_Try it_
The lines needed are those below that contain the word "round"; copy each one.

══ Data to examine ══

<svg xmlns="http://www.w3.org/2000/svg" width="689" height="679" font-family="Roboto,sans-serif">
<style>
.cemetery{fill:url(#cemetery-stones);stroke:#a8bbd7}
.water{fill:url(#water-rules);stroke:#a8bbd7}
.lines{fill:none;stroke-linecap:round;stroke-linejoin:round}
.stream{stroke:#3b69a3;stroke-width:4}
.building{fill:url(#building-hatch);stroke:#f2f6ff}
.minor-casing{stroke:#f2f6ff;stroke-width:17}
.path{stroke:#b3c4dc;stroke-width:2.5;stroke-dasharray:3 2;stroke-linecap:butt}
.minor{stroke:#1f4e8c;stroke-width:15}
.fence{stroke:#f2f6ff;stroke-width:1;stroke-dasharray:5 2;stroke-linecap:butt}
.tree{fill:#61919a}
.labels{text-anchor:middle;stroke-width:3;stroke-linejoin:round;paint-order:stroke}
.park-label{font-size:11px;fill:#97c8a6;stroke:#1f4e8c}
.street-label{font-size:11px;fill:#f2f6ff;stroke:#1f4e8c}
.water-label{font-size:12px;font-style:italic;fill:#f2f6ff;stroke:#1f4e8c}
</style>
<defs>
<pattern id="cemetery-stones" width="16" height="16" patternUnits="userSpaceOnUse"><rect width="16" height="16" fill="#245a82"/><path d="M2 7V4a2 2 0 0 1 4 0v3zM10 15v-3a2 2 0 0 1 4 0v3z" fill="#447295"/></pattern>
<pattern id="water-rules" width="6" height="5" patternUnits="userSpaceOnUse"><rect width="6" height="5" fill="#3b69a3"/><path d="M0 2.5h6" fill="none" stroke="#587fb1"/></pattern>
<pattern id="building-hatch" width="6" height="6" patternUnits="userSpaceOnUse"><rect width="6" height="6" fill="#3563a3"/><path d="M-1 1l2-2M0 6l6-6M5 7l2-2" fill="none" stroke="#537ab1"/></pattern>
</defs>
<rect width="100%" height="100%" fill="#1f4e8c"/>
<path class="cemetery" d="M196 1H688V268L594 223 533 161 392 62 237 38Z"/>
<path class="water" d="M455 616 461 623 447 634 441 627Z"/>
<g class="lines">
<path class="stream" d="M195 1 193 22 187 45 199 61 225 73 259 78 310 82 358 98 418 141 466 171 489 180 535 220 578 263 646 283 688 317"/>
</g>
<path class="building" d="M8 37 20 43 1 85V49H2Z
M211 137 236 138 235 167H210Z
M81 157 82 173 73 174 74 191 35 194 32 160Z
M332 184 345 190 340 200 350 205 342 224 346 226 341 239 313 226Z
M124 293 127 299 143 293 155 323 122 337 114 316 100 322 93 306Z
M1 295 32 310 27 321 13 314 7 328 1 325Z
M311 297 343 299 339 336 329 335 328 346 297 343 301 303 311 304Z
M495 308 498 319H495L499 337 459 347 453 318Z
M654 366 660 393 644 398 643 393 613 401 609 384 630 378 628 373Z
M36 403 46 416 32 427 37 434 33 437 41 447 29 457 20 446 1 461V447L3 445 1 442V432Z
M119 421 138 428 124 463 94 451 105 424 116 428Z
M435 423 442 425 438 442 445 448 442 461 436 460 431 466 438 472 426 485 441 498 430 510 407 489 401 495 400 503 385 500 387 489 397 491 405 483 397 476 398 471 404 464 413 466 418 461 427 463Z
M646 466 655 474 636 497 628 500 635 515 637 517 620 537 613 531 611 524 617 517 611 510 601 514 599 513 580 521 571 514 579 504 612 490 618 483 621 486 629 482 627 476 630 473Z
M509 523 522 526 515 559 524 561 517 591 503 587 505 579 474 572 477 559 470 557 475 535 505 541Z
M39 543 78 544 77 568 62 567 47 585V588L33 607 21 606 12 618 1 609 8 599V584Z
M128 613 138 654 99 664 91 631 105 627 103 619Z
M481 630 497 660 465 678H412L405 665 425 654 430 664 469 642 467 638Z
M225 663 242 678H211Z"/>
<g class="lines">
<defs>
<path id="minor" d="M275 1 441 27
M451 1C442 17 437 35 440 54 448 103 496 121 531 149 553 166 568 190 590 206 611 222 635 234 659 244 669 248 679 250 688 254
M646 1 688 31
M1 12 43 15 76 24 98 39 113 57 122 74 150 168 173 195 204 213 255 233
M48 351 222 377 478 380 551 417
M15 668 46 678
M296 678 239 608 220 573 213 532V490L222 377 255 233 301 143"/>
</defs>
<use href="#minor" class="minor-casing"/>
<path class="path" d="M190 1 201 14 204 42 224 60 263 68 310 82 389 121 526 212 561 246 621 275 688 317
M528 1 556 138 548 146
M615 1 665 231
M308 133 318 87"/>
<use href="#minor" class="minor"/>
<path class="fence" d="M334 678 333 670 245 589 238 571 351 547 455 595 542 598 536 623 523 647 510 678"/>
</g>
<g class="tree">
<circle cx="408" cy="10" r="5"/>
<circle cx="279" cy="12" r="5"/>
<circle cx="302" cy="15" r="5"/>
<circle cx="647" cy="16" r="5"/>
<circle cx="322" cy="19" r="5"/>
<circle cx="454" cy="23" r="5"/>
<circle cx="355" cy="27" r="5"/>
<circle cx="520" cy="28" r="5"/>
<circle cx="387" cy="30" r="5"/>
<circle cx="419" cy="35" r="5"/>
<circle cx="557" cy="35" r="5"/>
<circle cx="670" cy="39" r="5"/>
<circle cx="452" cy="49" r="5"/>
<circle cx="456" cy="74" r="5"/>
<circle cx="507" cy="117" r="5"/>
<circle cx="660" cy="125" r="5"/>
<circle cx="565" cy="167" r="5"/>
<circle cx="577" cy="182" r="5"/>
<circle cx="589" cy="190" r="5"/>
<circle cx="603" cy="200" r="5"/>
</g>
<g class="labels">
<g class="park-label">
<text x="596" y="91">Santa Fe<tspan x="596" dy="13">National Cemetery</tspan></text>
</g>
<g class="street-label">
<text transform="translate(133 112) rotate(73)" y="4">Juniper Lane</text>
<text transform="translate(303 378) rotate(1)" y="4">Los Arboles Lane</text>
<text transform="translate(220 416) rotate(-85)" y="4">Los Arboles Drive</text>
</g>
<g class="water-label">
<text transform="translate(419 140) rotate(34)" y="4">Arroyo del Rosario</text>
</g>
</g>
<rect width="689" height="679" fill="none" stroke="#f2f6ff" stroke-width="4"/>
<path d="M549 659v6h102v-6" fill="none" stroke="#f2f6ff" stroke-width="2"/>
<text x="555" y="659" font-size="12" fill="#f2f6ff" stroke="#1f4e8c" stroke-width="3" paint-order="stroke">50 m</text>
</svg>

═══

_Expected output_
.lines{fill:none;stroke-linecap:round;stroke-linejoin:round}
.labels{text-anchor:middle;stroke-width:3;stroke-linejoin:round;paint-order:stroke}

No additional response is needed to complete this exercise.